Perhaps more importantly, Medicaid-paid long-term care is often very sub-standard. I strongly encourage Ms. Feld and her complicit husband, Rabbi Mitch, to visit a Medicaid-paid facility in a large city. They can then provide accurate, detailed descriptions of the Medicaid-paid long-term care facilities their clients are planning to spend their final years in. Perhaps Ms. Feld’s clients, including her husband, will consider alternative facilities before they divest and shield their assets.
Click here to see my recent article describing what Medicaid-paid nursing home care is like.

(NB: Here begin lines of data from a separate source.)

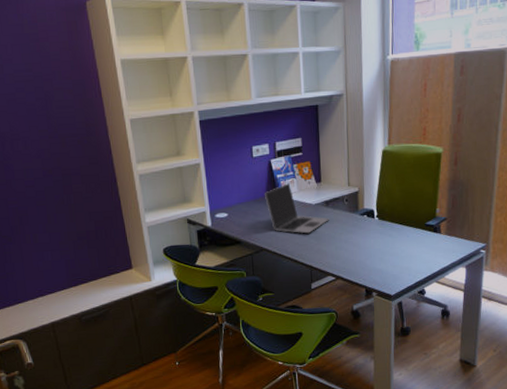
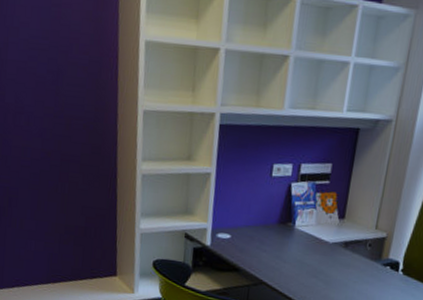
laptop: present [265,183,329,234] -> none [276,213,345,275]

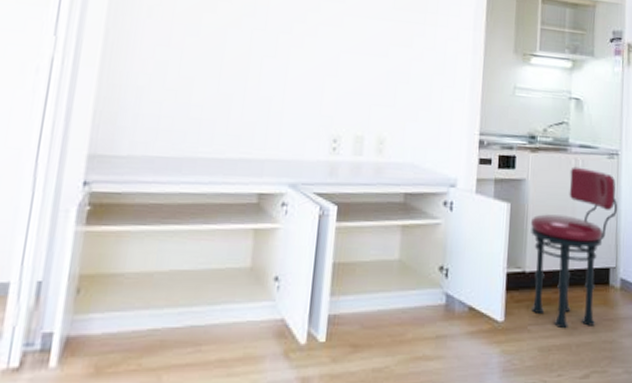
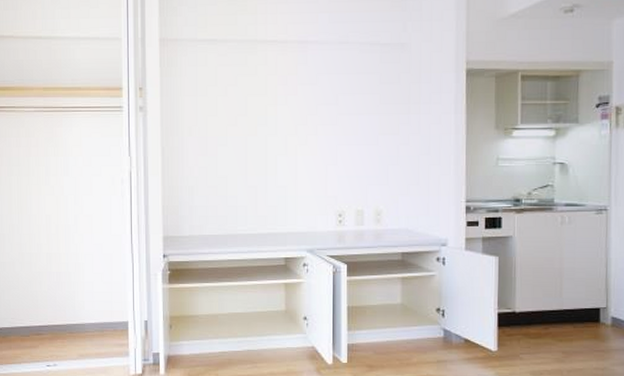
stool: present [530,166,618,329] -> none [518,223,608,358]

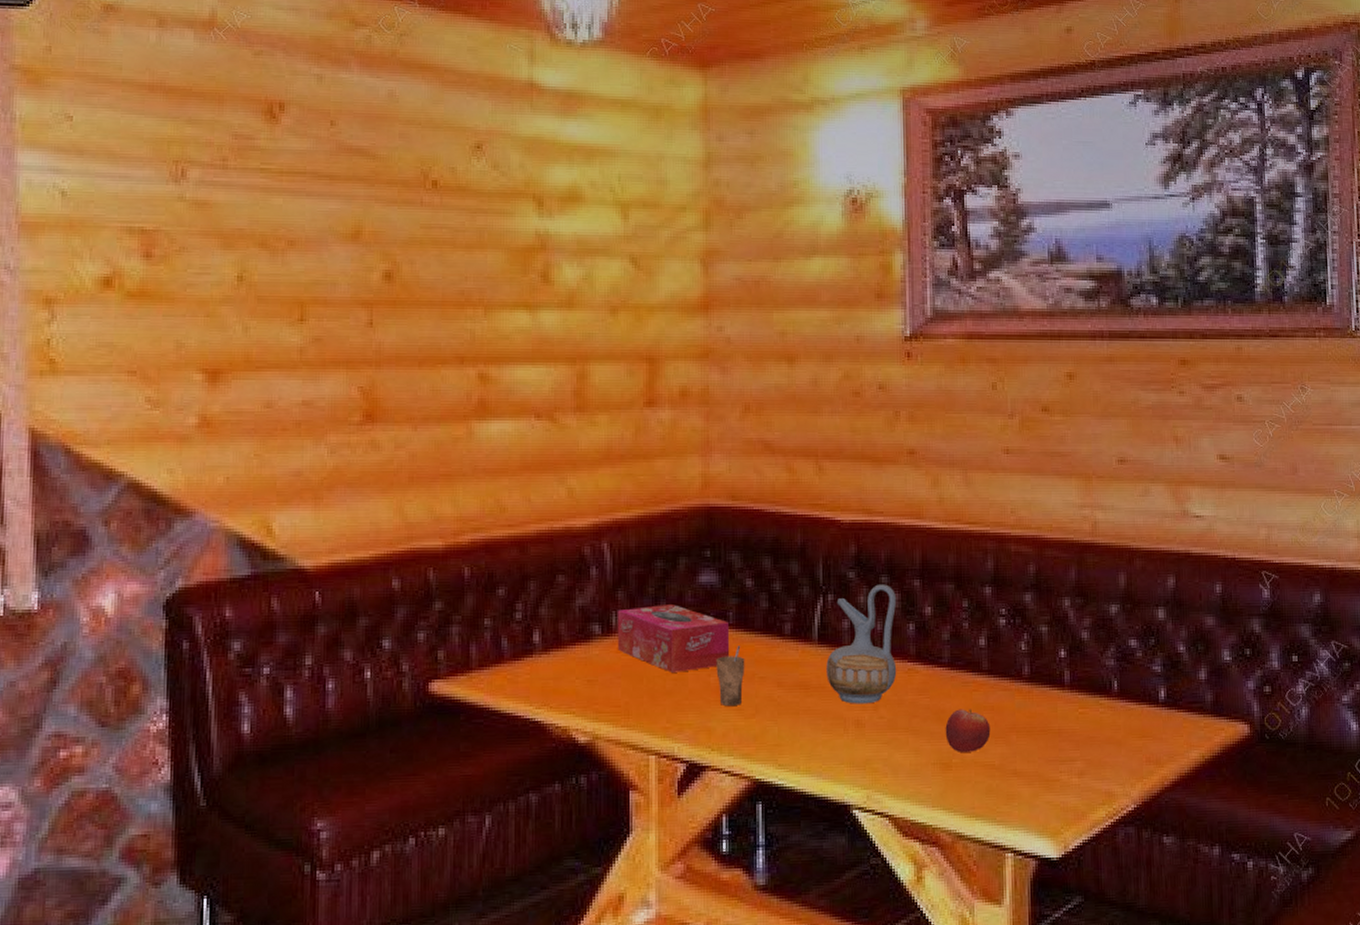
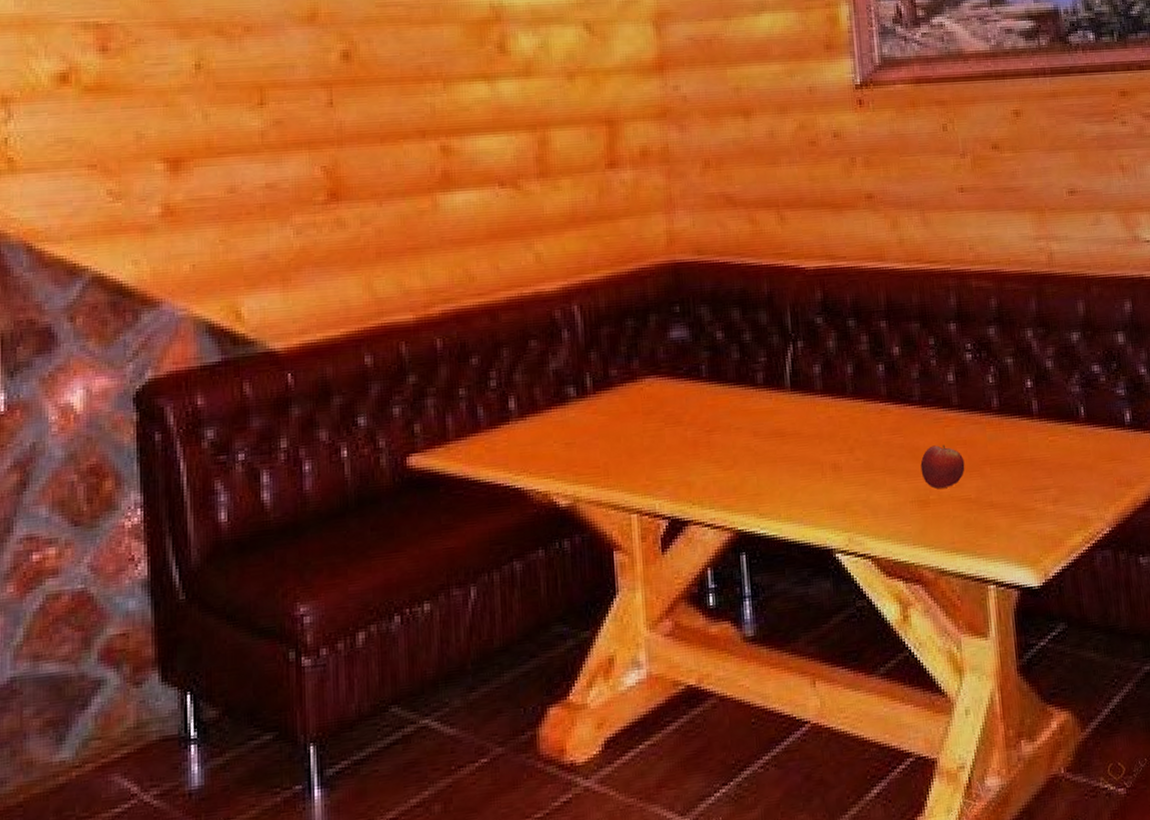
tissue box: present [617,605,730,672] -> none [591,362,705,430]
cup: present [716,646,745,707] -> none [692,398,721,460]
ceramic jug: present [826,584,897,704] -> none [800,327,870,448]

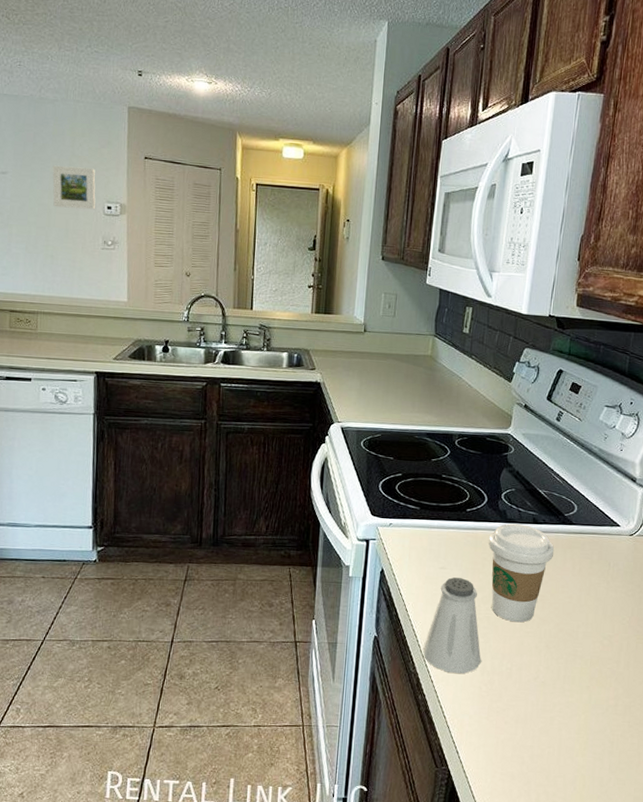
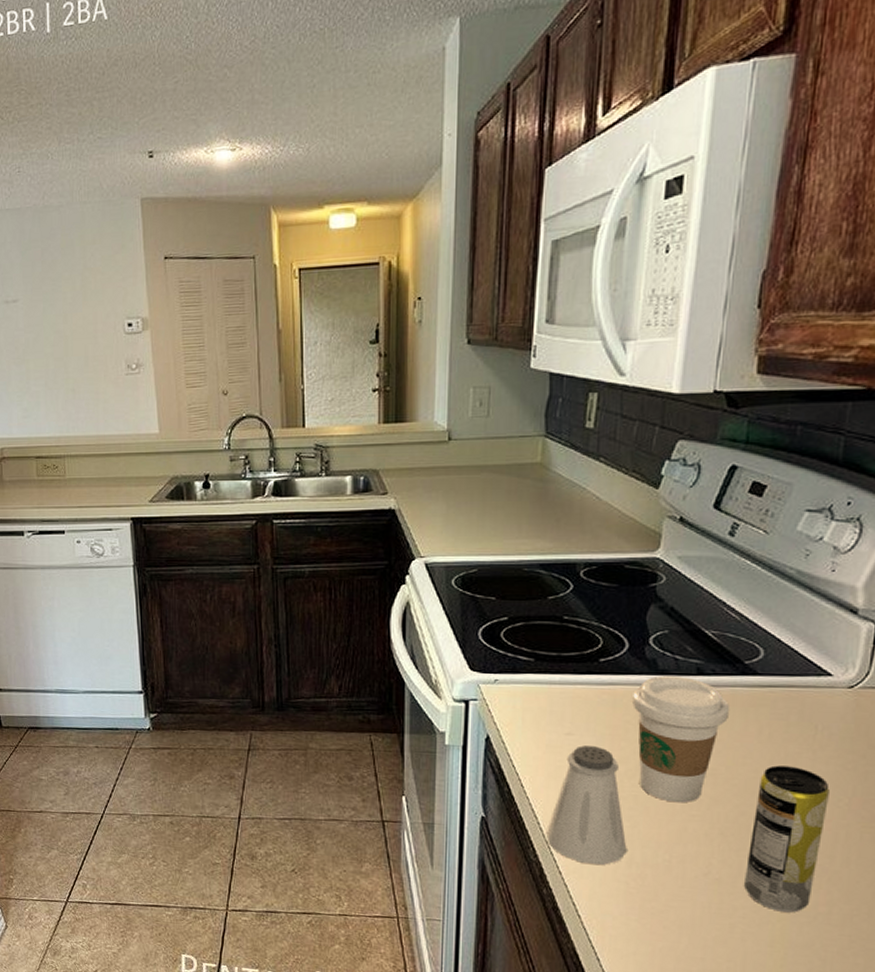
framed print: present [52,165,96,210] -> none [64,280,114,332]
beverage can: none [561,593,617,706] -> present [744,765,830,913]

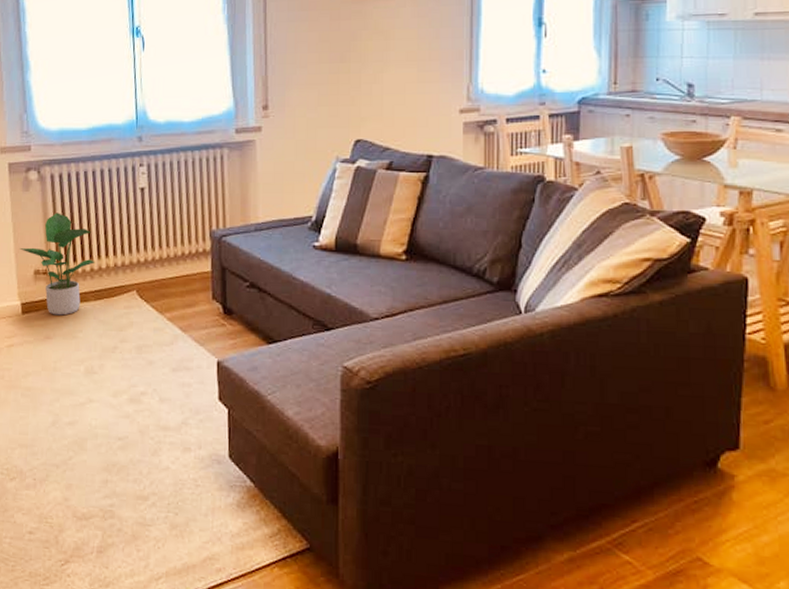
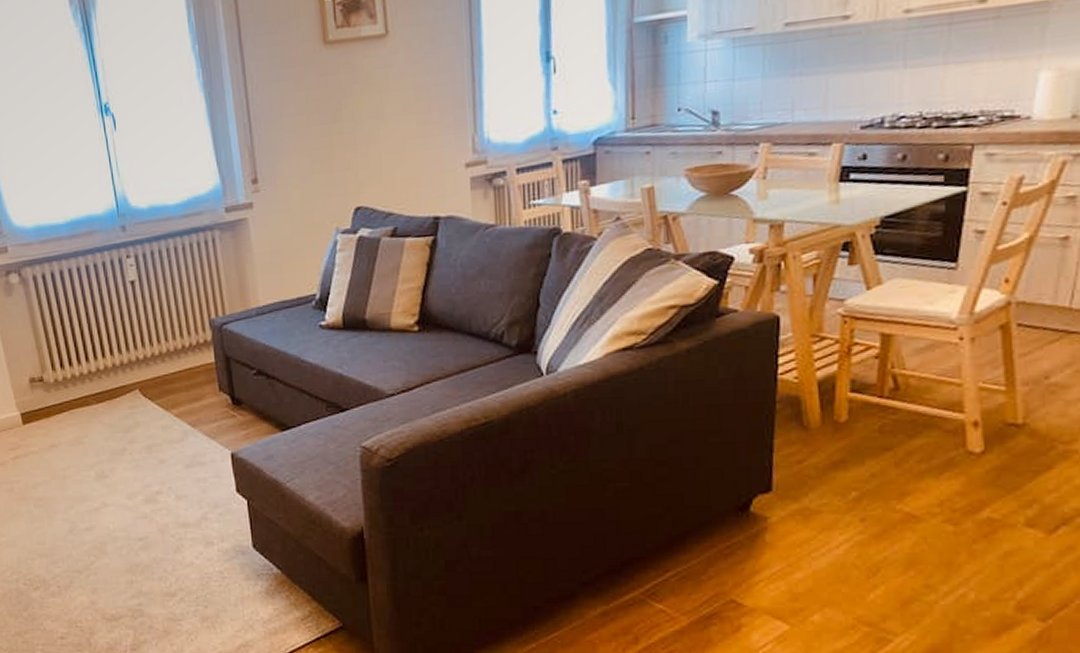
potted plant: present [19,213,96,316] -> none [10,316,93,423]

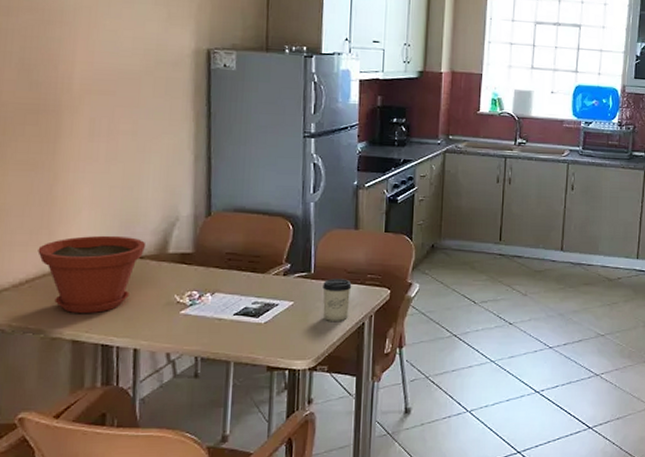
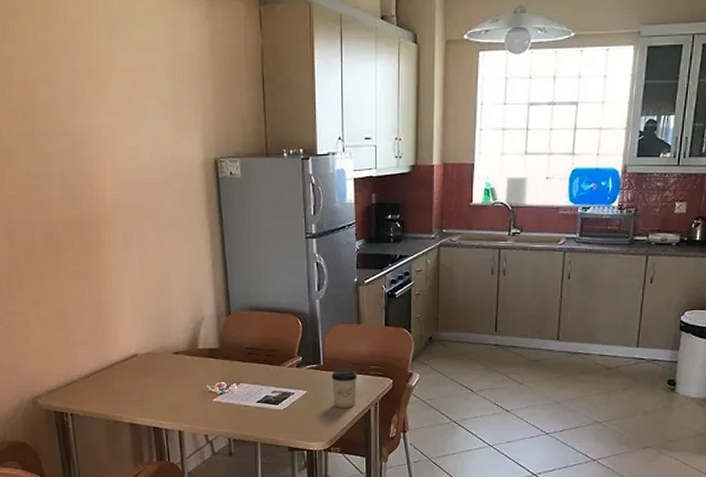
plant pot: present [38,235,146,313] -> none [95,334,180,400]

To Ms. Feld: I know you are making a good livelihood doing Medicaid planning, but I encourage you to expand your practice to other areas. You will sleep better. To me, you are a “bottom feeder,” doing what is legal, but is it ethical? To your husband and others enthusiastic about this approach, I urge them not only to consider the ethics of saddling the US taxpayer, including themselves, with the bills for this slight of hand, but also to become better educated about the lack of options and poor quality that have unfortunately become synonymous with Medicaid-paid LTC.
Is Warehoused Long-Term Care Imminent?
For those who refuse to plan responsibly for long-term care, the nightmare of warehoused care that I think is a certainty in years to come, may be a very unpleasant reality sooner than I thought.
The July 29, 2011 edition of McKnights Long-Term Care News reports that Medicare payments to nursing homes would be trimmed by 11.1% beginning Oct. 1, under a corrective proposal the federal government issued.
The call for reduced funding comes amid reports that providers have been paid more than $2 billion above federal projections since a new payment system took effect late last year.
The recalibration will result in a reduction to skilled nursing facility payments of $4.47 billion or 12.6%, according to CMS. However, that drops to an 11.1% cut when offsetting increases are factored in.